EDIT: Wait, is that just conservation of charge? It certainly isn't the usual way of expressing it...and I can't seem think think clearly enough at this late hour to figure this out...lol...

 

[Ben Niehoff]

I said source-free Maxwell equations, which are

dF = d * F = 0

 

[Matterwave]

But the source free Maxwell equations can't have a charge inside your surface...? So how does that apply to Gauss's law in what we are talking about here? I guess I don't quite get your argument then.

 

[Ben Niehoff]

The source-free Maxwell equations apply to everywhere where the charge isn't. That is, ALL of space except for the one point where the charge is.

Or in other words, it so happens that J=0 except at one point.

 

[Matterwave]

Certainly one would like Gauss's law to hold even if you are inside a continuous charge distribution though. How does that work then in that case?

 

[Ben Niehoff]

Right. So, with sources, we have

d * F = * J
So now, merely integrate this over some 3-volume V:

\begin{align*} \int_V d * F &= \int_V * J \\ \int_{\partial V} * F &= \int_V * J \end{align*}
which is Gauss' Law.

The reason I focused on the source-free equations, is because it is only when J = 0 that the result of integration doesn't care about the choice of surface. Obviously, if J \neq 0, then different surfaces might contain different amounts of charge, hence giving different results. Gauss' Law still holds, though.

 

[Matterwave]

I guess my question, what does F being harmonic have to do with field lines? It seems to me that Stokes theorem is sufficient in both (empty space and continuous charge) cases to justify the use of field lines.

 

[ARAVIND113122]

i completely agree with kmarinas86. the field SHOULD continue to change for 1 year[approx].so far,none of the members have posted a convincing reason why it shouldn't.after all,information does take time to travel,and nothing happens instantaneously.once the charge is taken out of the sphere,the 'data' from the other side of the sphere would take time[almost 1 year] to reach the side that was initially closer to the charge

 

[Ben Niehoff]

I guess my question, what does F being harmonic have to do with field lines? It seems to me that Stokes theorem is sufficient in both (empty space and continuous charge) cases to justify the use of field lines.

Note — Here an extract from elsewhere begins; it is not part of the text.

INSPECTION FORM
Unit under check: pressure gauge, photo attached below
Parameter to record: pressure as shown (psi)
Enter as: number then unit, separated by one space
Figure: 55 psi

You're right. Harmonic forms are special for other reasons that don't necessarily apply here.

 

[Dale]

i completely agree with kmarinas86. the field SHOULD continue to change for 1 year[approx].so far,none of the members have posted a convincing reason why it shouldn't.after all,information does take time to travel,and nothing happens instantaneously.once the charge is taken out of the sphere,the 'data' from the other side of the sphere would take time[almost 1 year] to reach the side that was initially closer to the charge

The Lienard Wiechert potential is the convincing reason. The LW potential depends only on the motion of the charge at the retarded time. So the field at the near side updates with ~1 ns delay and the field at the far side updates with ~1 year delay. The field does not change outside of the times as indicated above.

If you are not willing to accept standard solutions like the LW potential, then there is little that can or should be done to convince you.